Départ à La retraite, on se débrouille comme on peut

Cameroun : Départ à La retraite, on se débrouille comme on peutFaute d’harmonisation des âges de départ à la retraite, les fonctionnaires usent de leur ingéniosité, de leur entregent pour voir prorogé leur séjour dans l’administration.

Nous pourrons l’appeler Joseph M. ce brave, dévoué et non moins intègre employé actuellement en service à la scolarité de l’Ecole Supérieure des Sciences et Techniques de l’Information et de la Communication. Dans un autre jargon, on dirait qu’il joue les prolongations. Il y’a environ une dizaine d’années, la hiérarchie de cette institution pilotée alors par le Pr Marc Joseph Omgba avait organisé une cérémonie d’au revoir à l’intention de Joseph M dont l’âge de départ à la retraite venait de sonner. Cérémonie très courue et riche en émotion qui avait mobilisé pour la circonstance tout le personnel enseignant, le personnel d’appui, les étudiants et la famille du concerné.
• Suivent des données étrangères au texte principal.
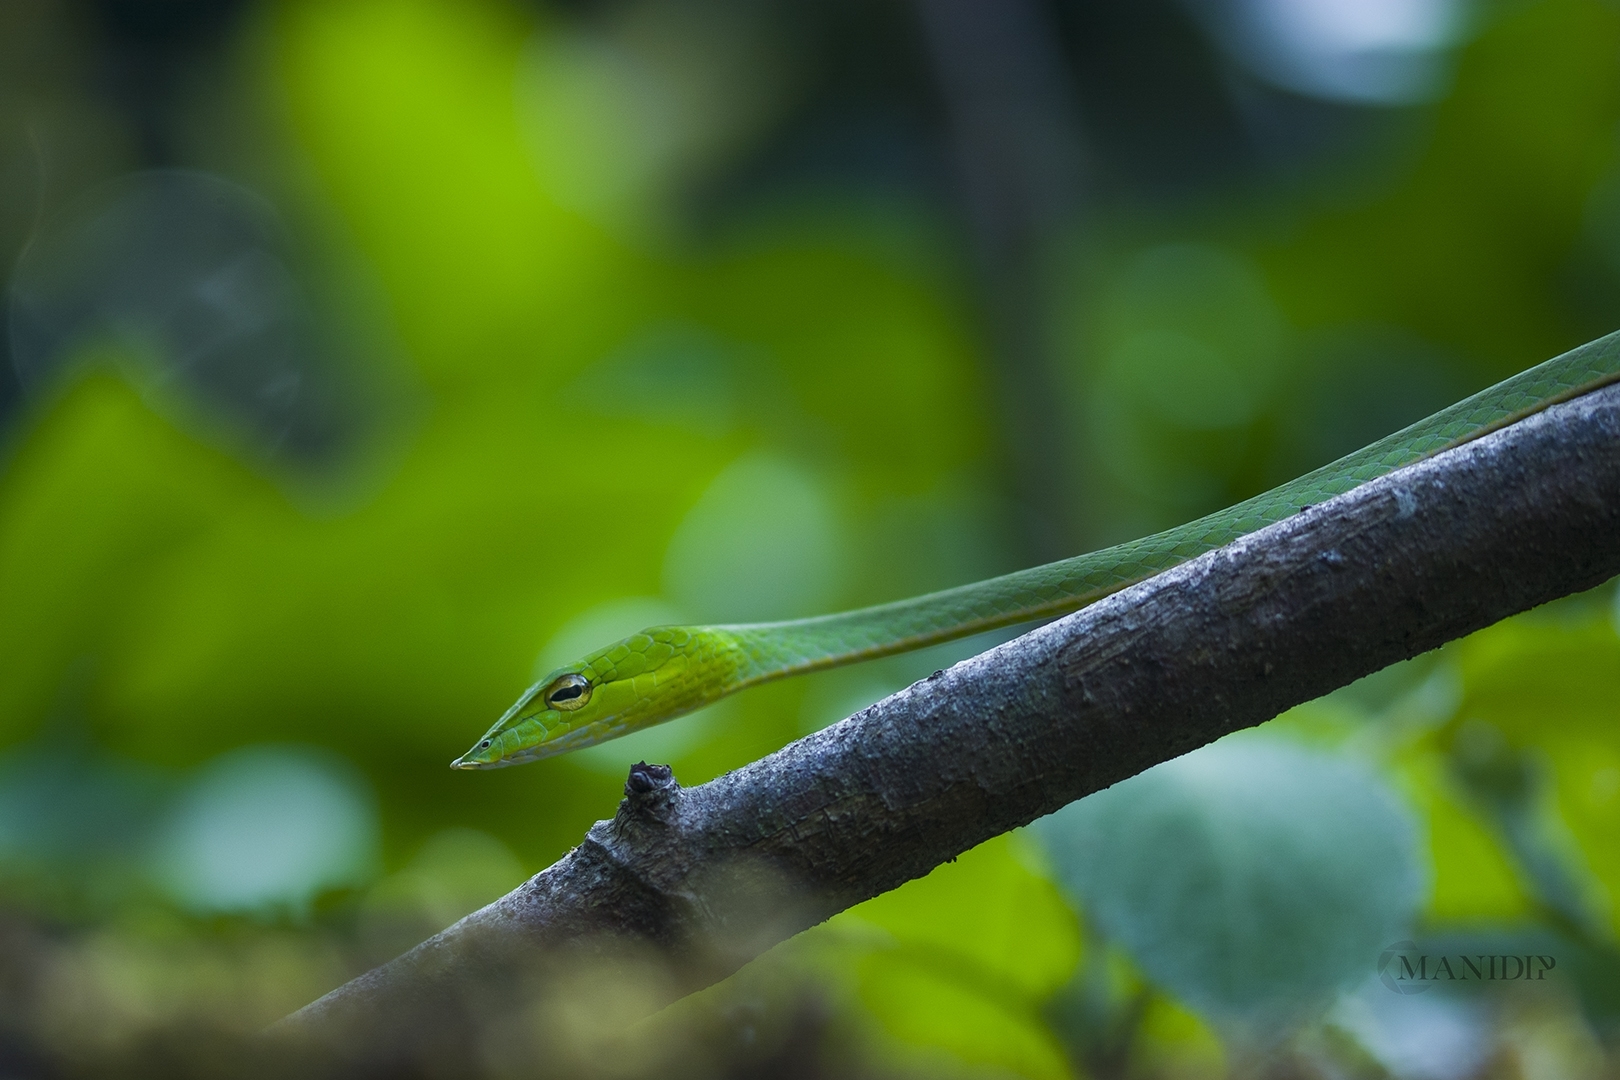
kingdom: Animalia
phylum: Chordata
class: Squamata
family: Colubridae
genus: Ahaetulla
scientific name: Ahaetulla borealis
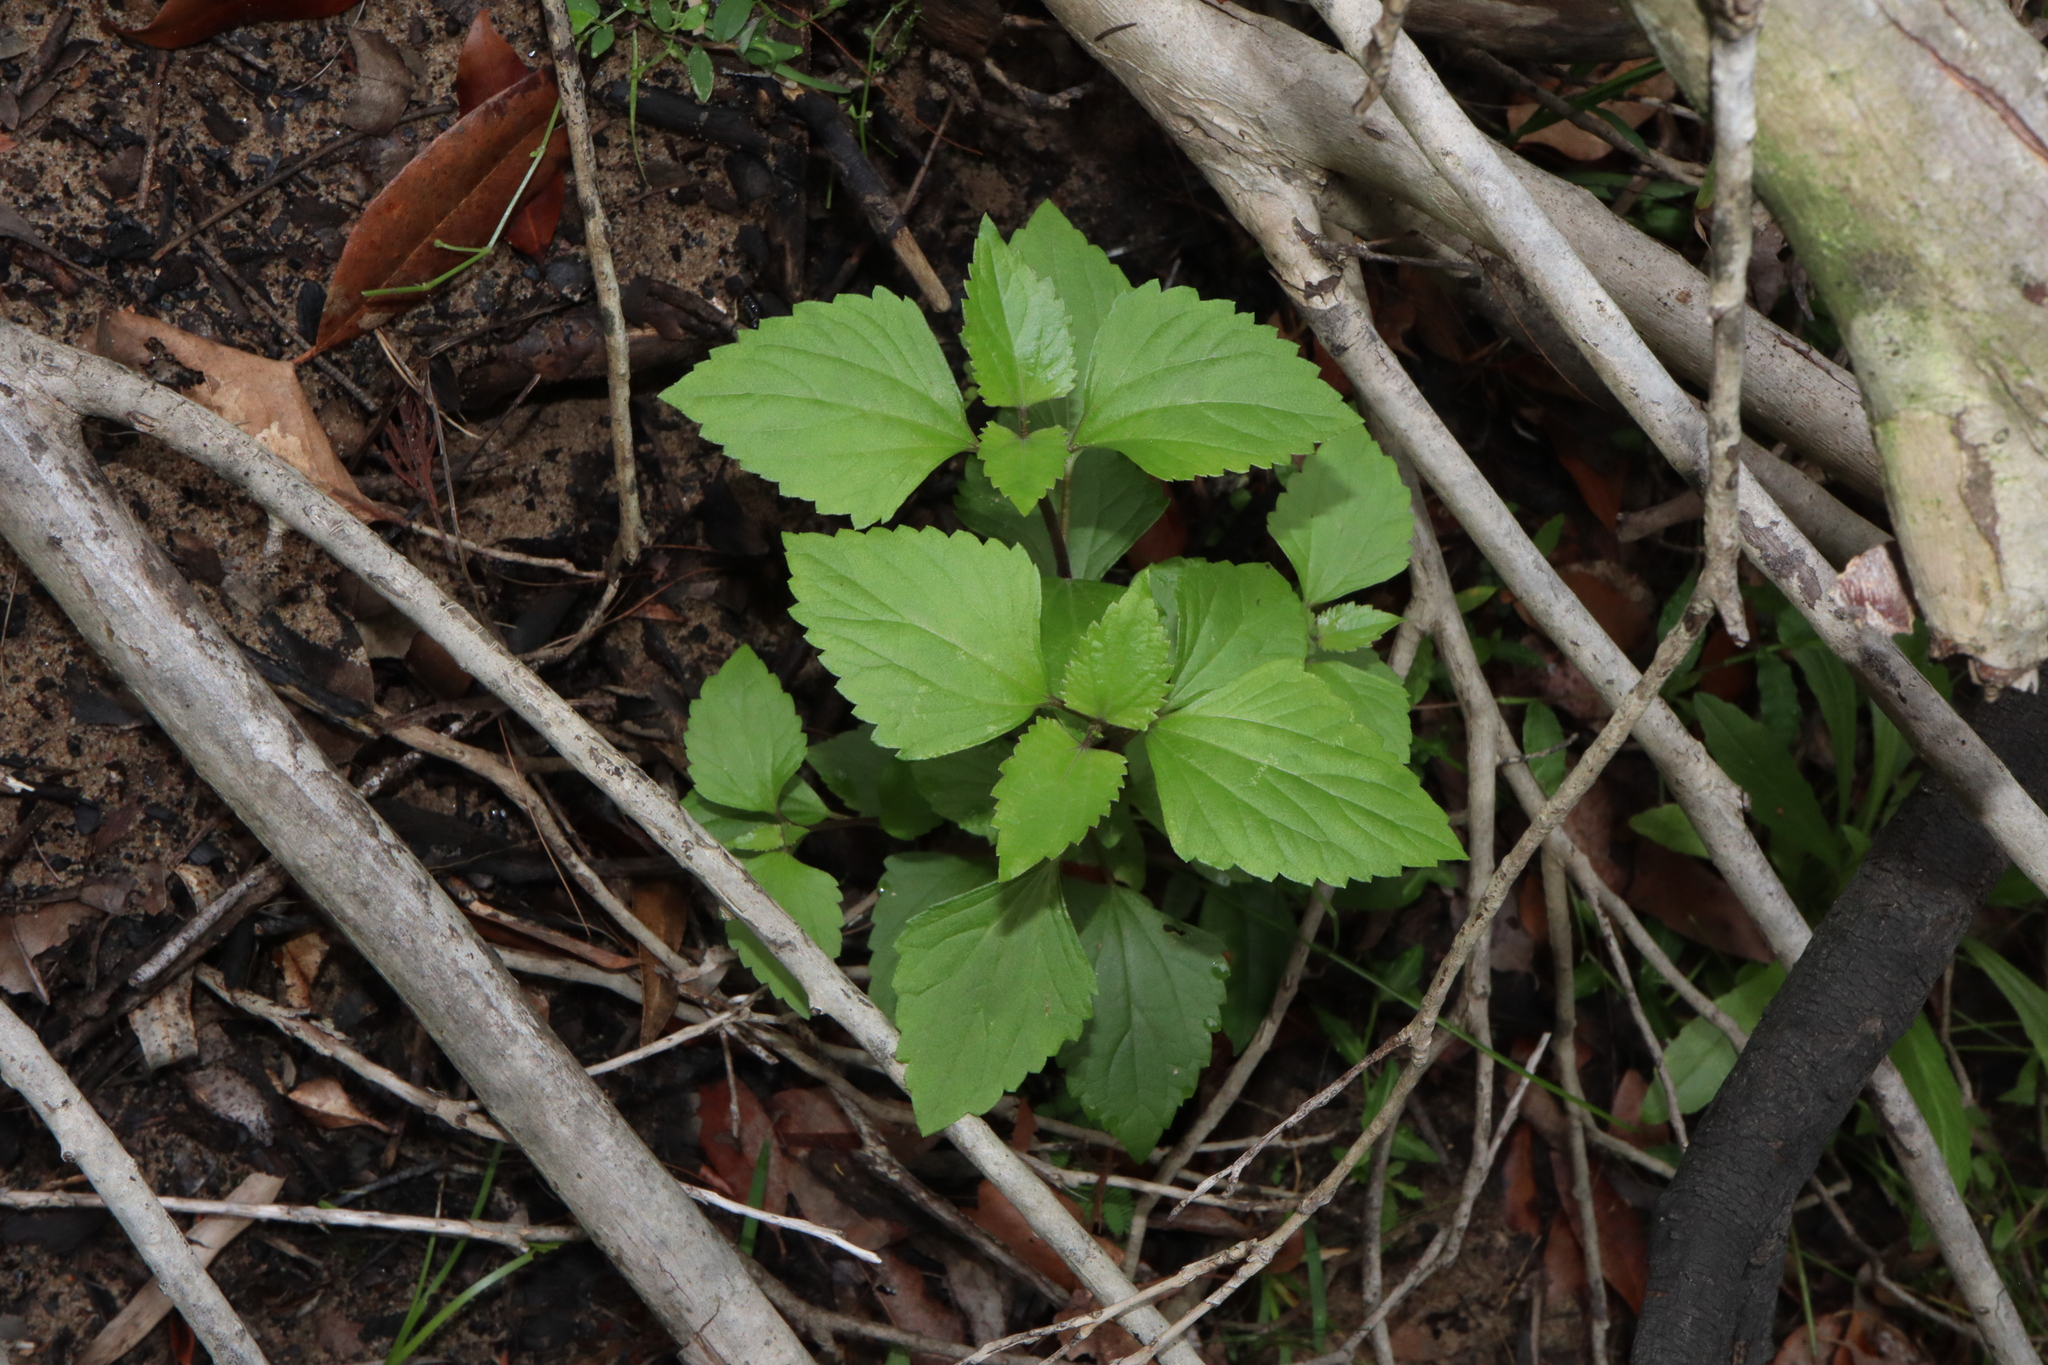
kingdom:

Apparemment c’était là le dénouement heureux et logique de plusieurs années de rudes labeurs. Une retraite bien méritée en somme. Mais seulement, depuis quelque temps, cette silhouette longiligne a renoué avec les couloirs studieux de l’ESSTIC et les dossiers délicats de la scolarité. Certes, la législation avait fixé un âge de départ à la retraite pour cet homme à la limite irréprochable, mais en même temps qu’il allait en retraite, ces égaux en poste dans divers segments de la fonction publique en avaient encore pour certains 05 ans et d’autres 10 ans de service. La question de l’harmonisation de l’âge de départ à la retraite est l’une des plus grosses incongruités que le régime Biya n’arrive toujours pas à gérer. Au Cameroun, Un médecin, un enseignant, un policier ou un magistrat de la même catégorie ne vont pas en retraite au même moment bien qu’appartenant tous à la fonction publique. Cet archaïsme réglementaire, tout en accentuant les frustrations sociales, pousse les camerounais à manoeuvrer sans répit pour accroître leur longévité au sein des structures qui les emploient avec toutes les conséquences et implications qu’une telle situation met en relief.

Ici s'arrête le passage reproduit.